Course:

Affective Neuroscience
Psych 254 (3 units)
M 3:30-6:20 PM
04/02/18-06/04/18
Rm. 419, Bldg. 420
Prerequisites: Background in neuroscience or psychology, and instructor consent

Instructor:

Brian Knutson, Ph.D.
Psychology and Neuroscience
Bldg. 420, Rm. 470, Jordan Hall, Stanford CA 94305
Phone: 650.724.2965
Email: knutson'at'stanford.edu
Office Hours: W 2:00-3:30 PM

Description:

This seminar aims to provide an overview of and historical context for the nascent field of Affective Neuroscience. Emphasis will be on mapping affective experience and behavior to brain function, including cross-level integration of anatomical, chemical, and electrical data. Readings will come from the text as well as relevant selections from the current literature. Course requirements include a midterm, discussion of assigned readings, as well as a project proposal and presentation. Learning goals include: (1) increasing familiarity with theories of affect, (2) identifying relevant neural circuits, and (3) critiquing and conducting affective neuroscience research.

Primary Text:

Panksepp, J. (1998). Affective Neuroscience. New York: Oxford University Press.


Schedule:

Date Content Overviews Findings
04/02/18 Intro / History Intro & Ch. 1 Dalgleish
04/09/18 Measurement / Anatomy Ch. 3 / Ch. 4 Rolls / LeDoux
04/16/18 No class (BK away)
04/23/18 Electricity / Chemistry Ch. 5 / Ch. 6 Bechara / Martinez
04/30/18 Midterm / Arousal Ch. 7
05/07/18 Excitement / Fear Ch. 8 / Ch. 11 Knutson / Mobbs
05/14/18 Anger / Lust Ch. 10 / Ch. 12 Bjork / Walter
05/21/18 Love / Sadness Ch. 13 / Ch. 14 Kosfeld / Zubieta
05/28/18 No class (Memorial Day)
06/04/18 Playfulness / Self-awareness / Presentations Ch. 15 / Ch. 16 Blakemore / Kelley


Grading:

Midterm 25%
Outline (5) / Presentation (10) / Proposal (20) 35%
Notes (15) / Discussion (15) 30%
Attendance (5) / Attention (5) 10%


  • Midterm: The midterm derives from readings and related discussion. The goal is to ensure that you are comfortable with anatomical, chemical, and electrical aspects of brain function. The midterm will include 25 multiple choice questions (2 points each) and 5 (of 8 listed) short answer questions (10 points each). Sample midterm questions can be found here. If you need to reschedule the midterm, let me know in advance, so you can take it within a week after it was administered.
  • Outline / Presentation / Proposal: Proposals should be from 5-15 pages in length. Proposals should focus on a novel topic in affective neuroscience (i.e., investigating links between emotion and the brain) and should include all the elements found in a typical journal article, including Introduction, Methods, Results (projected), and Discussion. The goal of this exercise is to familiarize you with the process of academic writing and editing.

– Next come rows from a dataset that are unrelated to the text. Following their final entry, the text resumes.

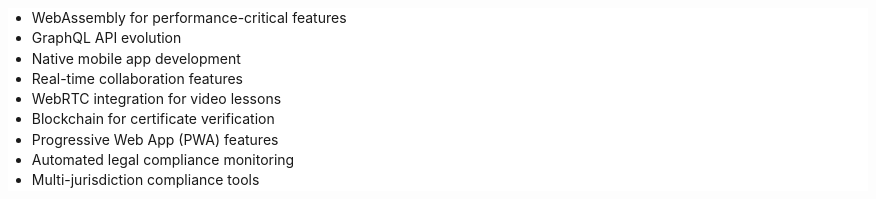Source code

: - WebAssembly for performance-critical features
- GraphQL API evolution
- Native mobile app development
- Real-time collaboration features
- WebRTC integration for video lessons
- Blockchain for certificate verification
- Progressive Web App (PWA) features
- Automated legal compliance monitoring
- Multi-jurisdiction compliance tools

    You should first electronically submit an outline of your proposal by 05/13/18 (midnight), on which we will provide feedback (5% of your grade). The outline should include a question, independent variable, dependent variable, hypothesis, potential confounds, and 3-4 references. Format is flexible (e.g., either paragraphs or bullet points are fine). You will briefly present your proposal in the final class (e.g., in a powerpoint with ~5 slides), which will be evaluated by both your colleagues and me (5% of your grade). The final proposal is due at midnight on 06/10/18 (20% of your grade; not meeting the deadline will result in 5% reduction in that portion of your grade per day of lateness). A handy guide for your proposal can be found here.
  • Notes / Discussion: These brief (1/2 page per reading) comments on the readings should include a short summary of each chapter or associated reading and one question that the chapter or reading raised in your mind that you'd like to discuss. Electronically submit notes by midnight on the Sunday before class on Monday (15% of your grade; with participation in discussion determining an additional 15%; notes received after the deadline before class receive half credit, notes received after class receive no credit).
  • Attendance / Attention: Valid reasons for absence include: (1) arrangements made in advance with the instructors to participate in a Stanford-sanctioned activity (e.g., athletic competition), (2) a medical condition that requires the treatment of a physician, or (3) the death of a close family member. "Attention" is essentially psychological participation.
  • Guidelines: Plagiarism is considered academic theft and can result in a failing grade. Don't use laptops or devices in class, as they have been demonstrated to impair students' learning (unless explicitly called for in exercises).